While in another post, the pension targeted migrants crossing the Channel, tweeting: ‘And make them pay, like they paid the people smugglers to come over in the first place, and give our own taxpayers a rest”, while sharing an image stating, ‘Putting illegal immigrants up in 5* hotels has saved the hotel industry. So let’s save the airline industry by flying the f***ers back home!!”. 

The committee also found that Needs’ Twitter activity was ‘dismissive and offensive towards black people’ – citing a tweet stating that ‘Multiculturalism destroys culture’, which the panel found to be ‘inflammatory, divisive and prejudiced’.

Another post, which asked if there is ‘ANYTHING that is not racist?’, was found to intentionally ‘inflame a controversial and heated situation’.

Several social media posts disparaged the Black Lives Matter movement – which Needs believes ‘is tying [sic] to rule this country’ – as well as Black History Month, which the biomedical scientist said ‘demean[s] and insult[s] non-black history’.

Mr Needs refused to attend his disciplinary hearing, saying he wanted ‘nothing to do’ with the ‘kangaroo court’

In one such post on September 14, 2021. he said: ‘It would appear that Black Lives Matter, but not those of other ethnicities. ANOTHER knife crime Cressida Dick and Sadiq Khan.

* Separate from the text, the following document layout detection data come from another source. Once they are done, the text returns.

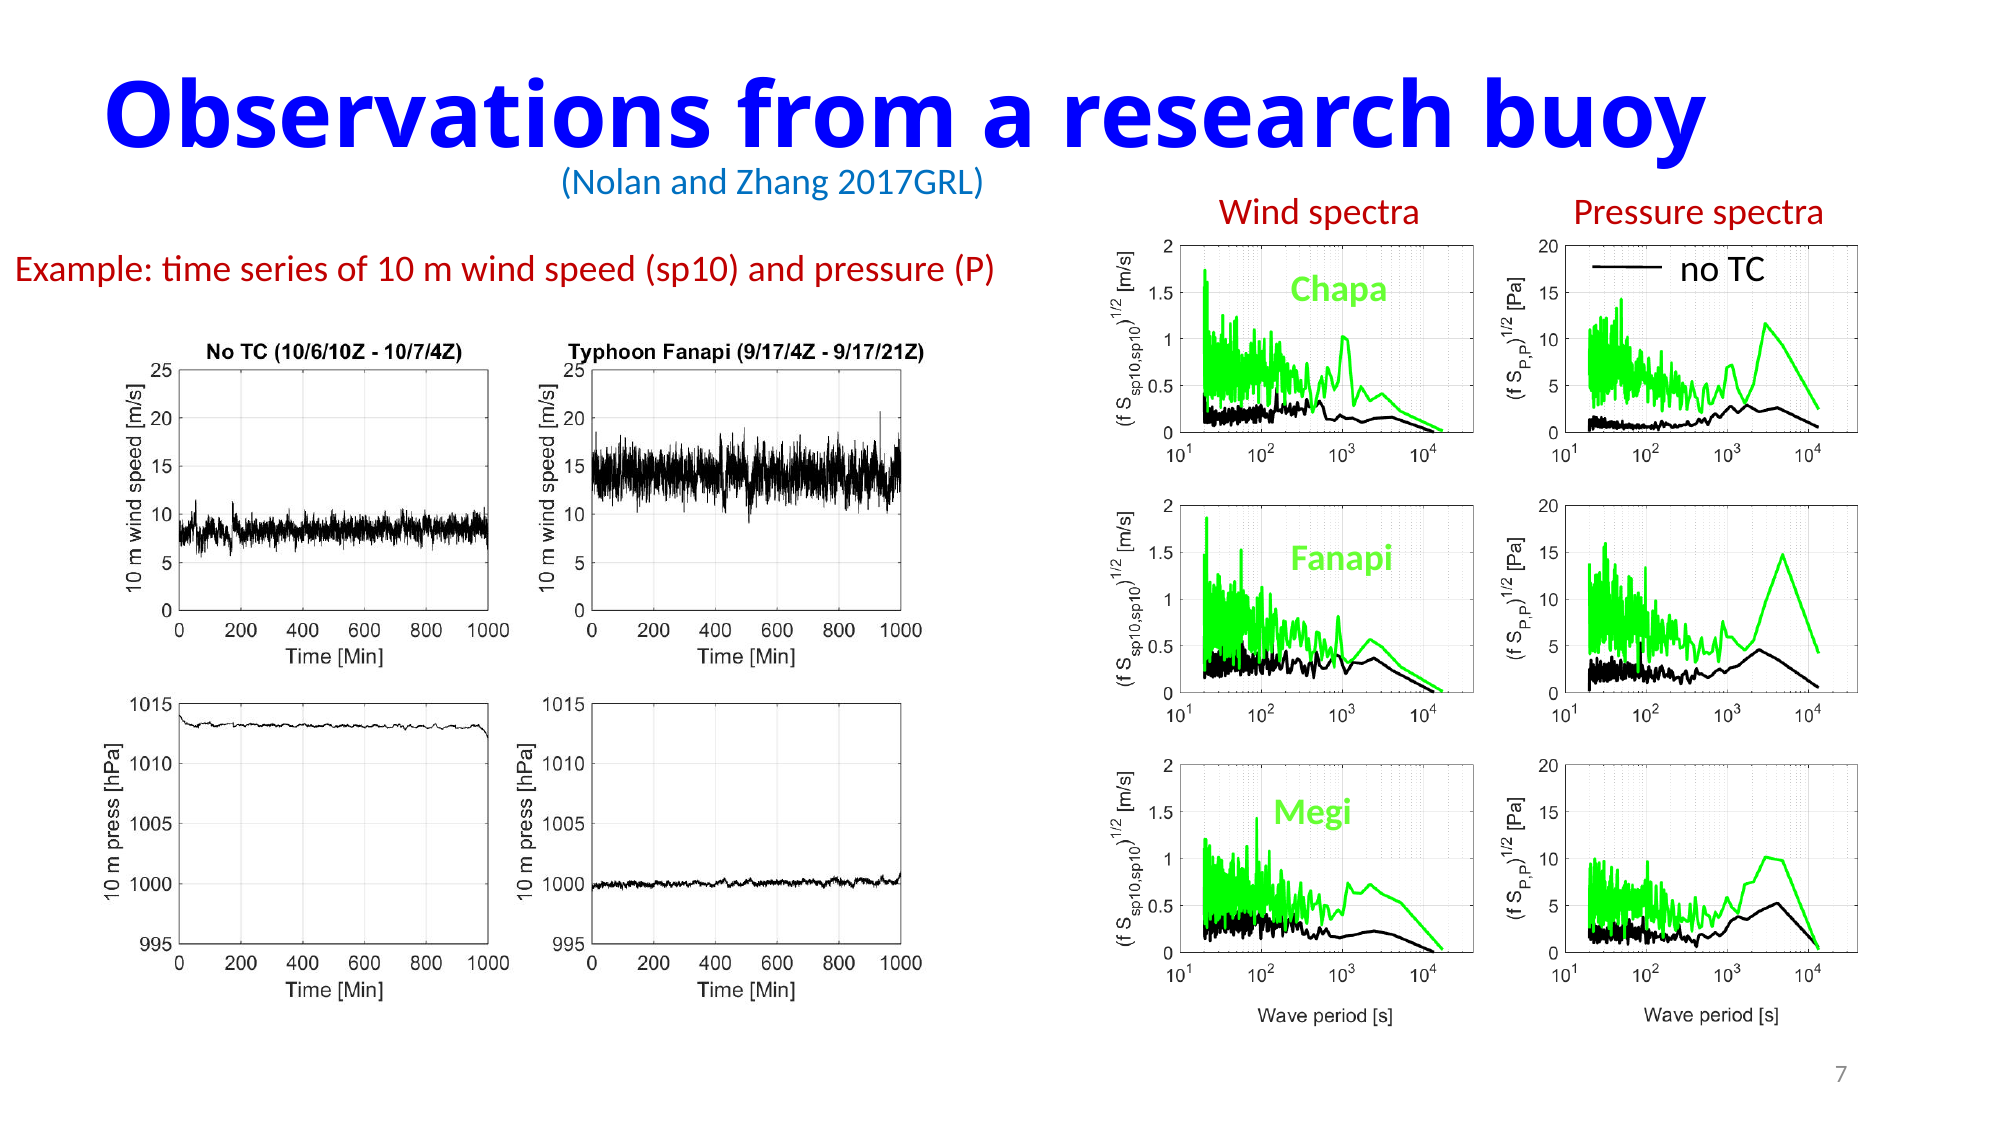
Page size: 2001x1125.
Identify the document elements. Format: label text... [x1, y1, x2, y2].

picture [57, 317, 995, 1020]
text_box Example: time series of 10 m wind speed (sp10) and pressure (P) [0, 236, 1016, 297]
slide_number 7 [1412, 1047, 1863, 1103]
title Observations from a research buoy [42, 8, 1768, 227]
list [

What is your “score” for this year?”

Three days later he tweeted ‘Black Lives Matter Then’ along with a post by another user regarding an incident of theft.

And on the following day he wrote: ‘Gang members jailed for a “brutal” street stabbing murder of NHS worker… Yet another case of Black Lives Mattering.’

In other posts, Needs tweeted an image stating that homing ‘illegal immigrants in 5* hotels’ had ‘saved the hotel industry’ and suggesting saving ‘the airline industry by flying the f***ckers back home’.

Needs, now of South Devon, ‘voluntarily absented himself’ from the disciplinary hearing by sending an email telling the tribunal that he was ‘happily retired’.

Deciding to strike him off, the tribunal said that there had been no evidence of ‘any remorse, reflection or remediation’ on Needs’ part, and there remained a high risk of repetition.